3.2. Examples of Iris classification

formerstandardizationIris data, followed by the use ofsupport vector machineClassifiers for hand iris species.

from import load_iris
from import Pipeline
from import StandardScaler
from import SVC
from sklearn.model_selection import train_test_split
from import accuracy_score

# Loading the Iris dataset
iris = load_iris()
X =
y =

# Divide the training set and test set
X_train, X_test, y_train, y_test = train_test_split(X, y, test_size=0.2, random_state=42)

pipeline = Pipeline([
    ('scaler', StandardScaler()),
    ('classifier', SVC())
])

# Training the model on the training set
(X_train, y_train)

# Predictions on the test set
y_pred = (X_test)

# Calculate the accuracy to evaluate the performance of the model on the test set
accuracy = accuracy_score(y_test, y_pred)
print("accuracy:", accuracy)

3.3. Example of handwritten digit clustering

The data is first subjected tostandardizationRe-useK-Means The algorithm handwrites digital image data toclustering, here simply assumed to be clustered into ** 10 classes**.

from import load_digits
from import Pipeline
from import StandardScaler
from import KMeans
from sklearn.model_selection import train_test_split

# Load the handwritten digits dataset
digits = load_digits()
X =

# Split the training set and test set (in the clustering scenario, the division of the training set is more of a routine example of operation, the actual cluster analysis according to the specific needs)
X_train, X_test = train_test_split(X, test_size=0.2, random_state=42)

pipeline = Pipeline([
    ('scaler', StandardScaler()), ('scaler', StandardScaler()), ('clusterer', StandardScaler())
    ('clusterer', KMeans(n_clusters=10)) # Assumed to be divided into 10 classes, since handwritten digits have 0-9
])

# Perform clustering training on the training set (which can be seen here as an example case of all data being used for clustering learning)
(X_train)

# Get the clustering labels
cluster_labels = pipeline['clusterer'].labels_

# Example of simply printing the cluster labels for a portion of the data on the test set
print("Example of clustering labels for part of the data on the test set:")
print(cluster_labels[:10])

classifier for sums of money: For the above example I've added a new file in the localsckilit-learn 1.5.2 All run through on the version.

4. Summary

Pipelineto our model training.

However, in order to use thePipelineThere are some things that we need to pay special attention to when we use it.

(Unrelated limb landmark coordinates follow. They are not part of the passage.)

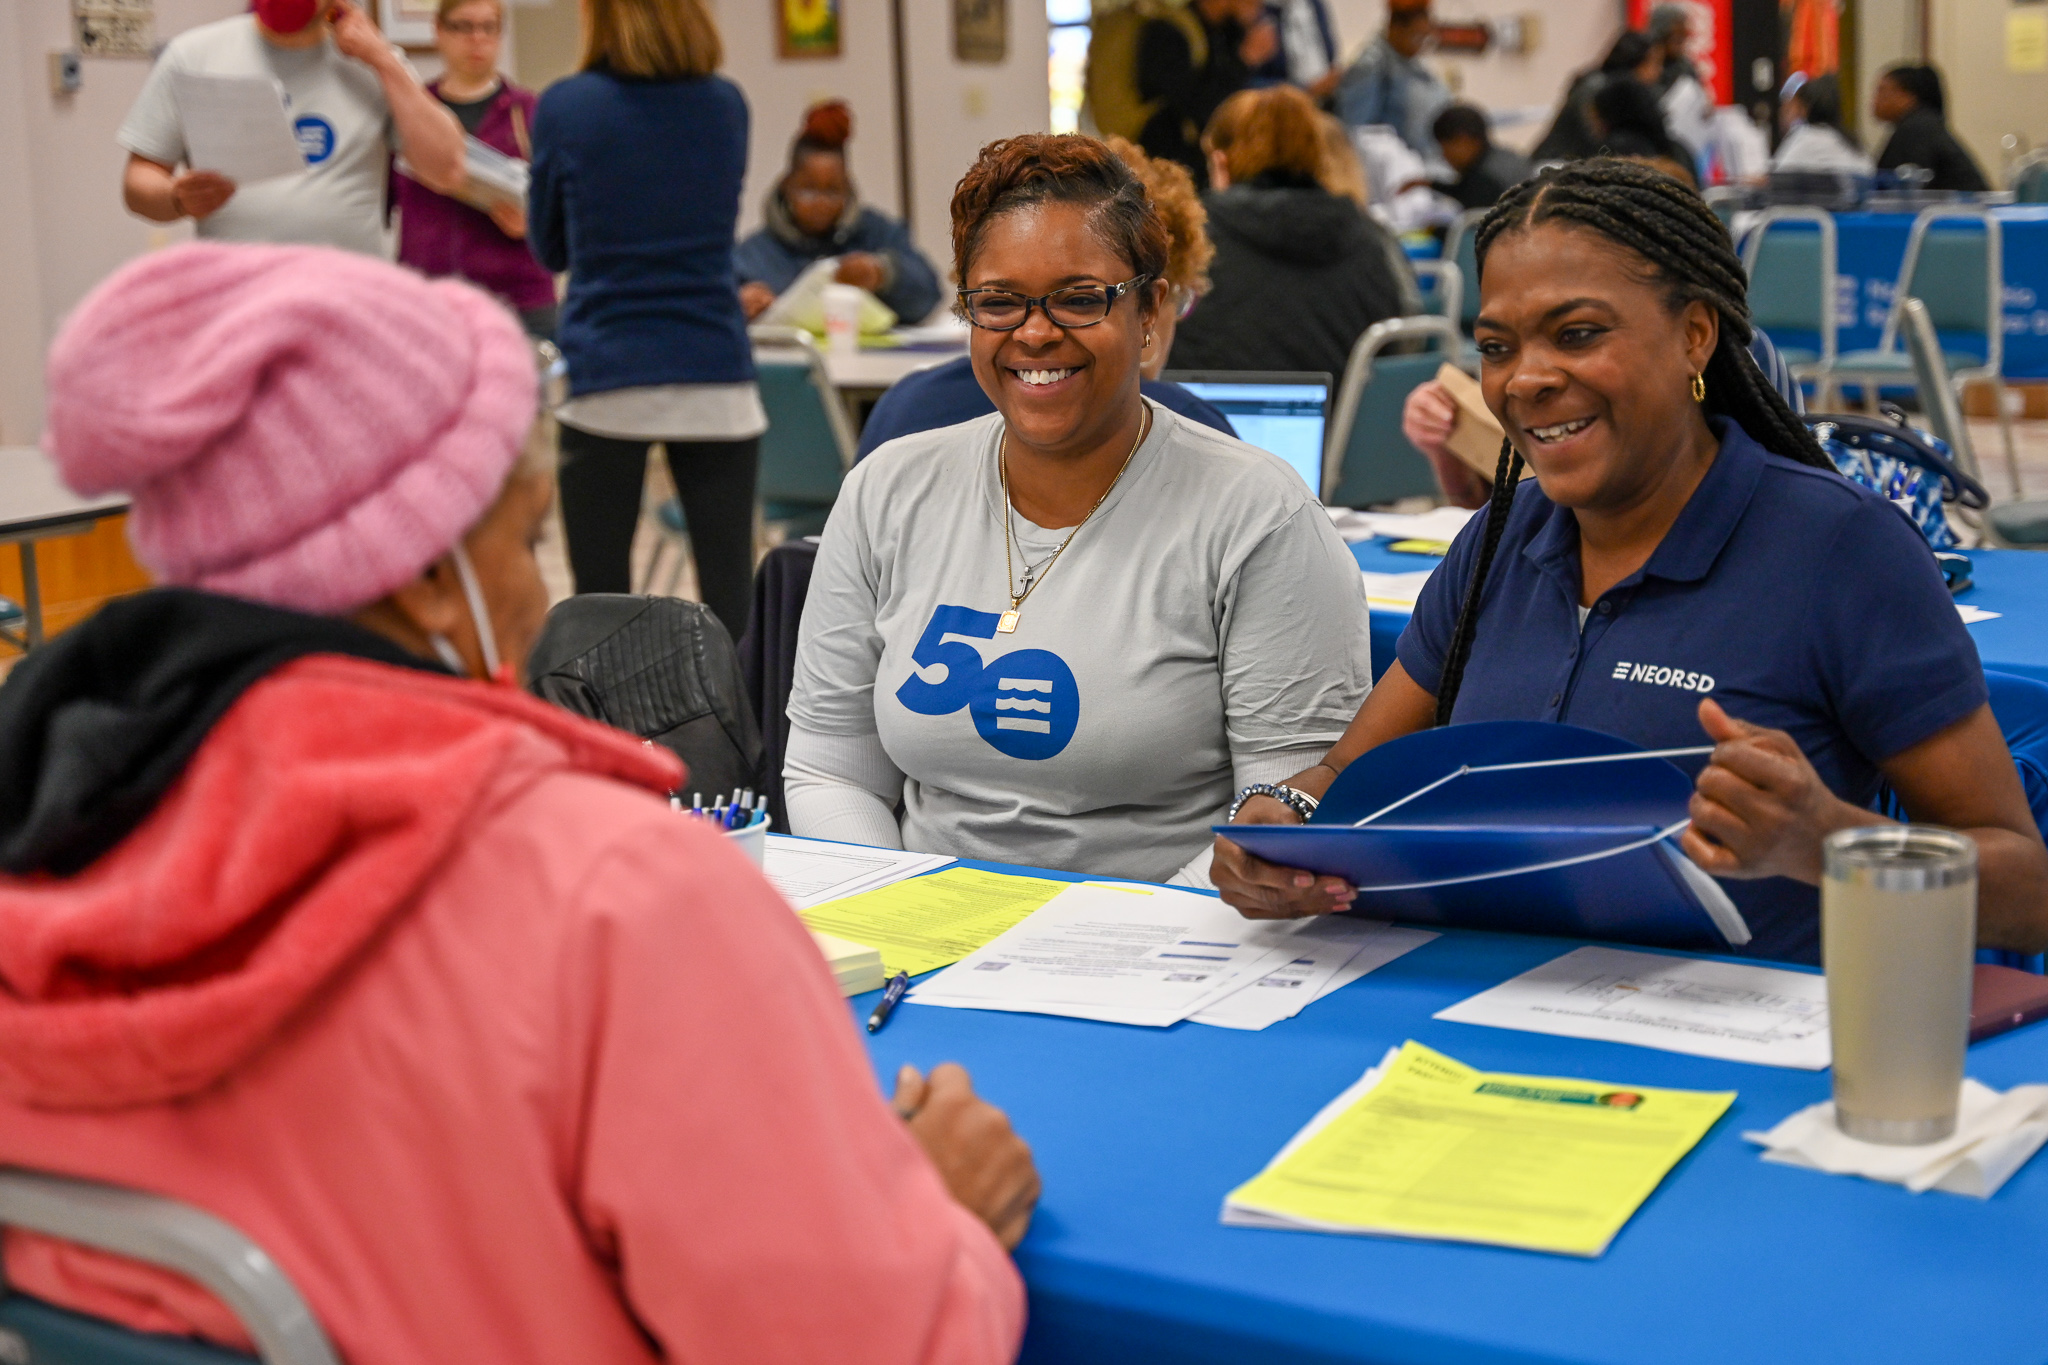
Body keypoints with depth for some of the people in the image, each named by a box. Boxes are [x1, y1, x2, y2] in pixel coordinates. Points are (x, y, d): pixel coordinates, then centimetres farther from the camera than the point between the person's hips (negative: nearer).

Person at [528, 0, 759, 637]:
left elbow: (551, 249, 9)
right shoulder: (725, 105, 5)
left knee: (601, 591, 5)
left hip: (605, 378, -2)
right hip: (716, 378, 2)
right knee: (730, 586, 2)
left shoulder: (567, 107, -4)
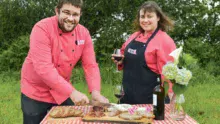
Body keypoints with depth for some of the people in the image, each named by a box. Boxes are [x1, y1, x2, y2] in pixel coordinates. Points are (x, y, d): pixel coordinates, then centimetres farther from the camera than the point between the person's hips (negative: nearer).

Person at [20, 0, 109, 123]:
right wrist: (71, 92, -34)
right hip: (36, 92, -4)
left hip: (63, 92, 5)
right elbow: (43, 67, -30)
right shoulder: (42, 29, -23)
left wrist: (95, 91, -24)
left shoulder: (83, 33, -6)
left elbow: (90, 65, -7)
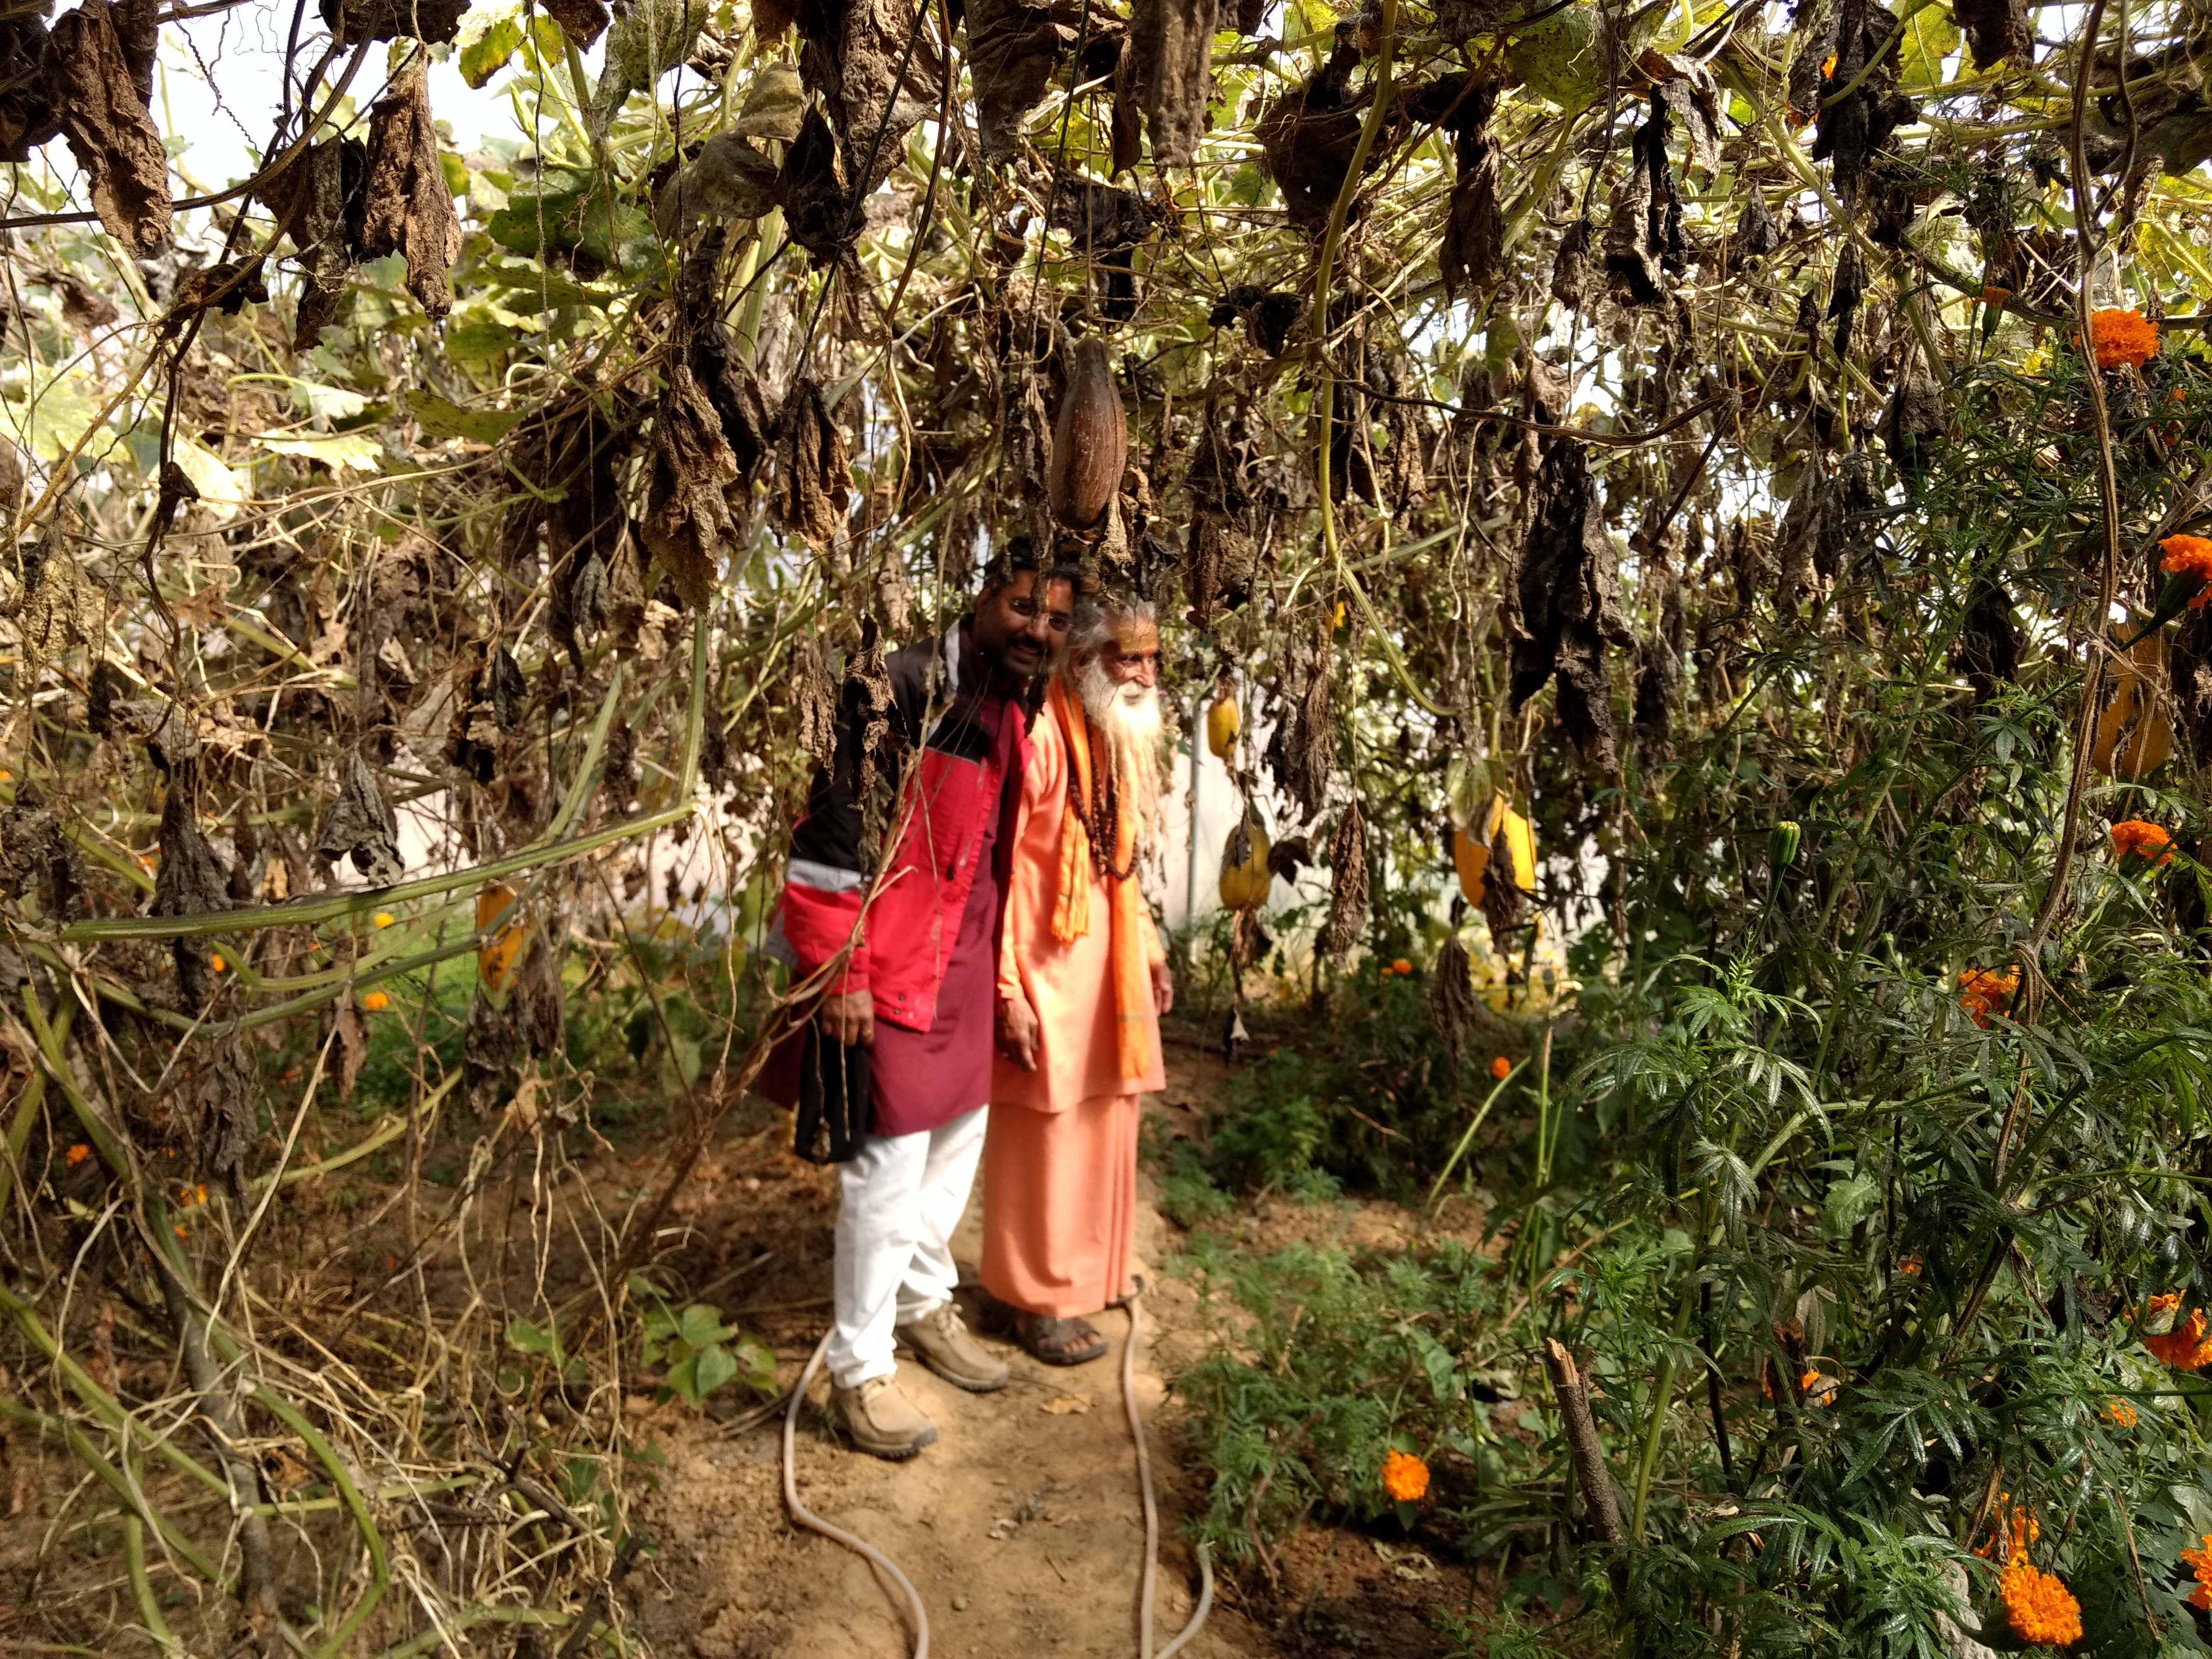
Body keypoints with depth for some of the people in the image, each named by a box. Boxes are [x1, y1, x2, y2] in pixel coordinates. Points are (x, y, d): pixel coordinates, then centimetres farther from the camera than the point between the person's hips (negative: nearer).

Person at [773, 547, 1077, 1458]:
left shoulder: (1013, 711, 8)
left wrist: (1003, 968, 16)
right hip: (892, 963, -8)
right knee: (891, 1158, -3)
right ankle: (860, 1367, 13)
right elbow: (831, 836, -19)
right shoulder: (900, 690, -18)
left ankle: (924, 1303, 39)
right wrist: (841, 973, -19)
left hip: (967, 960, 8)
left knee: (960, 1131, 19)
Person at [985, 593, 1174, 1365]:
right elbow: (993, 866, -20)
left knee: (1102, 1121, 18)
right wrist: (1008, 989, -21)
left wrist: (1149, 951, 17)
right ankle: (1039, 1301, 20)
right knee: (1044, 1135, 4)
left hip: (1110, 961, 9)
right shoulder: (1040, 737, -20)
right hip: (1047, 965, -8)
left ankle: (1086, 1268, 36)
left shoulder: (1125, 741, 8)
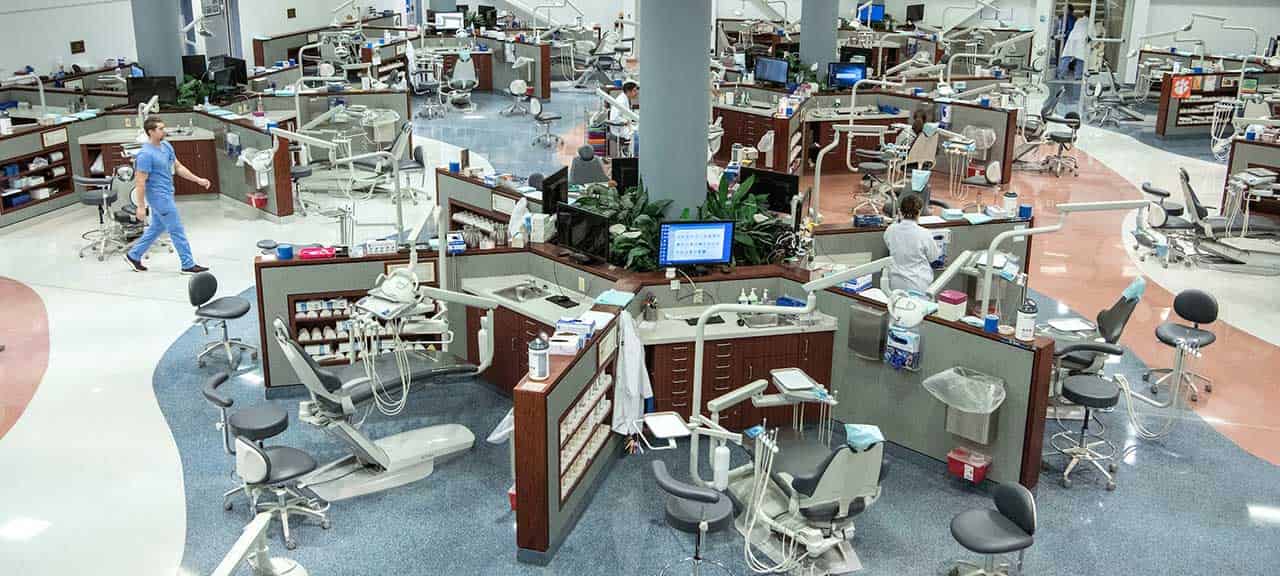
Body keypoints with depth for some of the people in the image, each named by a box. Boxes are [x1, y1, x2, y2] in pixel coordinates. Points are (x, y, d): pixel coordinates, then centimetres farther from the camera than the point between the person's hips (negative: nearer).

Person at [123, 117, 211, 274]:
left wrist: (198, 180, 7)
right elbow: (141, 182, -19)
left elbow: (179, 167, 14)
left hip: (166, 195, 9)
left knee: (156, 228, 20)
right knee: (177, 231, -2)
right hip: (159, 197, -9)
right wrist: (141, 206, -18)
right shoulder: (146, 154, -21)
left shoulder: (166, 146, 5)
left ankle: (134, 255, 32)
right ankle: (188, 265, 6)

firstlysequence of stepsThe data will be processed sequentially in the order of the steps.

For example, if you are going to perform feature selection first and then normalize the data, then you need to place the feature selection step before the normalization step. If the order is wrong, the model performance may be degraded or may not function properly.

Second, the individual steps of theInterface compatibilityIt's important, too.PipelineEach step in the process needs to fulfill certain interface requirements.

For the data preprocessing step (converter), it is necessary to implement thefitrespond in singingtransform(orfit_transform) Methods;

For the model training step (estimator), it is necessary to implement thefitMethods.

If the customized steps do not implement these methods correctly, the pipeline will run with errors.

Finally, use thePipelineWhen making parameter adjustments, it is important to note thatNaming of parameters。

existPipelinein which the name of the parameter is a combination of the step name and the actual parameter name.

For example, if you have a file namedscalerThe normalization step with a parameterwith_mean, then during parameter tuning, the parameter name should bescaler__with_mean。

This naming scheme ensures that the parameters in each step are correctly adjusted.